Tapi sebenarnya, tanpa dibudidayakan dan hanya membiarkan kerangka anjungan berdiri di tempatnya, secara alami sudah menjadi habitat perikanan. Paul Sammarco, ahli biologi kelautan dari Konsorsium Kelautan Universitas Louisiana menemukan, di bawah belasan anjungan di teluk Meksiko penuh gumpalan massa telur ikan dan merebaknya bunga karang aneka rupa. Di setiap kedalaman air di kolong anjungan terdapat 10.000—30.000 ekor ikan.
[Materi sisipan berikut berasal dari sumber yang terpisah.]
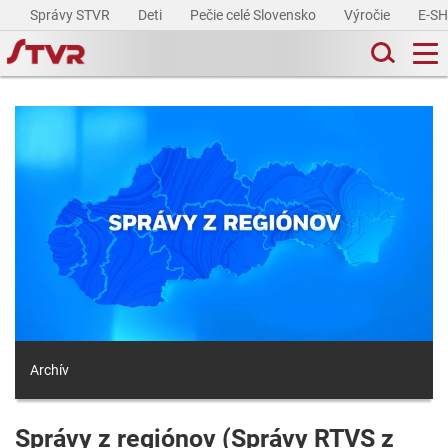
Správy STVR
Deti
Pečie celé Slovensko
Výročie
E-S
Archív
Správy z regiónov (Správy RTVS z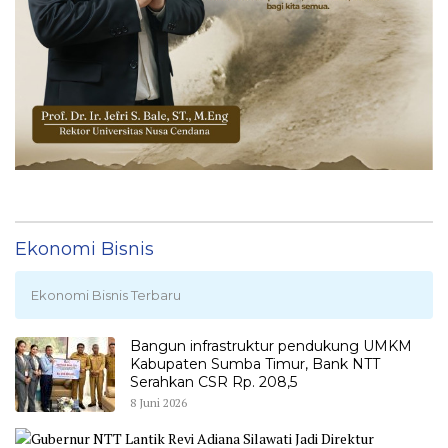
Ekonomi Bisnis
Ekonomi Bisnis Terbaru
Bangun infrastruktur pendukung UMKM
Kabupaten Sumba Timur, Bank NTT
Serahkan CSR Rp. 208,5
8 Juni 2026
Sammarco menyimpulkan, kolong anjungan dan dasarnya yang keras telah membentuk ekosistem yang sehat dan subur.   

Di samping urusan rigs-to-reef, untuk akuakultur, MMS juga membuka peluang  menjadikan anjungan bekas pengeboran minyak lepas pantai menjadi fasilitas pengembangan tenaga angin dan tenaga gelombang. Di tempat lain fasilitas anjungan diubah jadi hotel dan langsung di bawahnya adalah obyek wisata. Di Pulau Mabul, dekat Sipadan, lepas pantai Sabah, Malaysia Timur, turis mancanegara, terutama para penyelam yang menikmati tamasya bawah laut di resor bahari Sipadan – Mabul – Kapalai tidak usah menyelam jauh-jauh. Mereka cukup menyusup ke bawah kolong hotel yang “mantan” anjungan minyak Seaventures, sudah bisa menikmati pemandangan macam-macam jenis ikan dan karang yang cantik dan aneh-aneh.